La chitarra di Google: ecco la guida a cosa suonare

Il motore di ricerca ha messo in piedi probabilmente il più bel Doodle di sempre.

Chi l’avrebbe mai pensato? Di solito i Google Doodles sono una cosina che dura lo spazio di un giorno; una personalizzazione che il primo motore di ricerca al mondo propone ai suoi utenti per farli un po’ divertire, per rinverdire quella che per molti è il punto di partenza della loro giornata su Internet. Questa volta – come altre, e ricorderemo fra un momento – invece, da Mountain View è arrivata un’idea che è riuscita a diventare un fenomeno globale almeno per un giorno. Una sorta di grosso flashmob a livello planetario che ha coinvolto moltissimi utenti in una vera e propria rivoluzione musicale: il Doodle tributo a Les Paul, inventore della chitarra elettrica moderna, interattivo e sonante.

IL DOODLE MERAVIGLIA – Toni eccessivi per raccontare un Doodle? Probabile, ma opportuno, visto che l’intero mondo virtuale e gli utenti in carne ed ossa che lo popolano da qualche giorno non parlano d’altro. Spartiti, lezioni, how-to, video su Youtube mostrano un mondo intento a prendersi un minuto di pausa e a creare musica con Google. Le prime avvisaglie si potevano avvertire già ieri: c’è il video del ragazzo che ha suonato, non benissimo, Stairway To Heaven dei Led Zeppelin; ci sono i gruppi su Facebook in cui qualcuno si crede erede di Jimi Hendrix solo perchè è riuscito ad imbroccare la giusta combinazione della tastiera.

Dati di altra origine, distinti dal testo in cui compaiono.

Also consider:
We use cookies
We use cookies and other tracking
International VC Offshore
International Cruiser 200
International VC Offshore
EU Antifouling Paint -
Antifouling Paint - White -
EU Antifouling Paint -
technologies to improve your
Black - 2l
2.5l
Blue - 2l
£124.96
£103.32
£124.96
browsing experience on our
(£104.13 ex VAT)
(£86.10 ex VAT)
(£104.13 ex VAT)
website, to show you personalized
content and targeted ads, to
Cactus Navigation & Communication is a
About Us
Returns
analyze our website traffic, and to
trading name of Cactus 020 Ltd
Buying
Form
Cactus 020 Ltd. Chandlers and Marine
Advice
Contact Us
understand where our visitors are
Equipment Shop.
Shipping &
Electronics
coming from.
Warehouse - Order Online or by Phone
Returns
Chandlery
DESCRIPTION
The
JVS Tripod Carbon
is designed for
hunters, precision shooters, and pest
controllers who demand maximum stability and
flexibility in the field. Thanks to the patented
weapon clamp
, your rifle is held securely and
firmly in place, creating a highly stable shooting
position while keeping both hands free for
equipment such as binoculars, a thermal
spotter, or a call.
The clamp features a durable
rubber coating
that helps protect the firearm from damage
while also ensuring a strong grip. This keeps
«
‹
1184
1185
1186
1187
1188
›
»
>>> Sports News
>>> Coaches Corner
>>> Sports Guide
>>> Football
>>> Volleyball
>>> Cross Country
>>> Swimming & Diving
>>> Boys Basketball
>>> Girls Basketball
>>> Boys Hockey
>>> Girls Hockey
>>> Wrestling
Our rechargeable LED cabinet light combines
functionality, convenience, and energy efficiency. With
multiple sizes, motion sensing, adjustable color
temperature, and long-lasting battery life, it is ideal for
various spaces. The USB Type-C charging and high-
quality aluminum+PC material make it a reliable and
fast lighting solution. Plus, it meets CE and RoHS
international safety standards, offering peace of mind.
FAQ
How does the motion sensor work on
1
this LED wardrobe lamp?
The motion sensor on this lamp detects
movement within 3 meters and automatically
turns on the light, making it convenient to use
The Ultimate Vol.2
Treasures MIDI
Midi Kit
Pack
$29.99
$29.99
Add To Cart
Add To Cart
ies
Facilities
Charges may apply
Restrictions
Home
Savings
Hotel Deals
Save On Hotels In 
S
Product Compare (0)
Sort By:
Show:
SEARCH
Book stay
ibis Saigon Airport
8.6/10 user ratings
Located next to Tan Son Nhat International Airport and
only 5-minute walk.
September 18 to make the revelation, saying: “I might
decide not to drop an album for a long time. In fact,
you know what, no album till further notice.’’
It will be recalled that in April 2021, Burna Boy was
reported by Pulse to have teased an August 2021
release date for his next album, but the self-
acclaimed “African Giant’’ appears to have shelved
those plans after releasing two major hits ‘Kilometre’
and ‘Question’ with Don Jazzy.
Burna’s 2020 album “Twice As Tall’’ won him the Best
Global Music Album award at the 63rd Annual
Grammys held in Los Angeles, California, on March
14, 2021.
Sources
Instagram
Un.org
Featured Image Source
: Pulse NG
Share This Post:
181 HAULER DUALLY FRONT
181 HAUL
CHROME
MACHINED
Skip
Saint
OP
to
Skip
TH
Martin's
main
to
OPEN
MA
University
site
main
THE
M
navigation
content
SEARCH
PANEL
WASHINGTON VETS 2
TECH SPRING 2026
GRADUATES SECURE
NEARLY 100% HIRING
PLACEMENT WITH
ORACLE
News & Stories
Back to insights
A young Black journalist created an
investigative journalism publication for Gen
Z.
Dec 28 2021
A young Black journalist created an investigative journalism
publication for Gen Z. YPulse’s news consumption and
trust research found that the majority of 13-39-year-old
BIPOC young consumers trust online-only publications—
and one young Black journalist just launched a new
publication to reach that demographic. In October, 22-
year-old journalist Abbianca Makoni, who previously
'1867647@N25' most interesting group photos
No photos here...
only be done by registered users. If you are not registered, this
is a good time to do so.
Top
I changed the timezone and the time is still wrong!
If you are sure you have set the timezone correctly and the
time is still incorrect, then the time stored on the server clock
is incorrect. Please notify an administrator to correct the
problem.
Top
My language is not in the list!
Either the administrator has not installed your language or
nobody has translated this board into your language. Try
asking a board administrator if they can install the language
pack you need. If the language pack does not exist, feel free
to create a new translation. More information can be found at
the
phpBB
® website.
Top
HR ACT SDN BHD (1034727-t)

Sembra di essere davanti ad una post-rivoluzione della musica elettronica, made in Google. Oggi l’Huffington Post fa un po’ il punto della situazione sul Doodle che ha fatto impazzire la rete.

Google ha introdotto il suo più bel doodle di sempre, una chitarra interattiva per onorare il 96mo compleanno del leggendario musicista e liutaio Les Paul. Il doodle è davvero divertente, e può essere incredibilmente intrigante. Per chiunque non abbia passato la miglior parte della sua giornata lavorativa a trovare il modo di suonare Mary Ha una Pecorella con l’incredibilmente efficace Doodle, ecco un corso accelerato.

Ed ecco il tutorial: a chi serve una scuola di musica quando Google lavora per noi? Come forse ormai è noto, la chitarra di Google si suona o con il mouse o con la tastiera. E ai tasti sulla keyboard corrispondono le note.

1= Sol
2= La
3= Si
4= Do
5 = Re
6= Mi
7 = Fa diesis
8 = Sol
9 = La
10 = Si

LE CANZONI – Come i più esperti di teoria musicale si saranno accorti – e l’Huffpost lo evidenzia – si tratta propriamente di una scala di Sol maggiore, il che ci consente addirittura di costruire efficaci accordi.

Sol maggiore = 1, 3, 5
Do maggiore = 4, 6, 8
Re7 maggiore = 4, 5, 7, 9

Ora: come i più pratici sapranno, non serve molto altro oltre a tre accordi per suonare qualcuna fra le più semplici canzoni disponibili: ad esempio con questi tre accordi si potrà fare, ricorda ancora l’Huffpost, il famoso giro base di blues. Muoviamo ora i primi passi all’interno della musica con Google: in questo video, tre canzoni perfettamente suonabili con la chitarra di Google, ovvero Twinkle Twinkle Little Star, Joy to the World e la nota ninna nanna di Brahms.

Altri motivi che si possono suonare? C’è l’imbarazzo della scelta. Sul Washington Post qualcuno ha rintracciato l’apertura dell’Inno alla Gioia di Beethoven.

3345-5432-1123-3-226 6-78-8765-4456-6-55 secondo verso: 2231-23431-23432121

O della canzone tradizionale inglese London Bridge (is falling down).

5654-345-234-345-5654-345-2-5-31

E c’è chi suona i Beatles: questa è Blackbird, un giro di chitarra molto articolato che su Google si può in qualche modo suonare nonostante la sua difficoltà.

Un’altro colpo da maestro, insomma, per Google, dopo il Doodle con Pacman che aveva immobilizzato il mondo.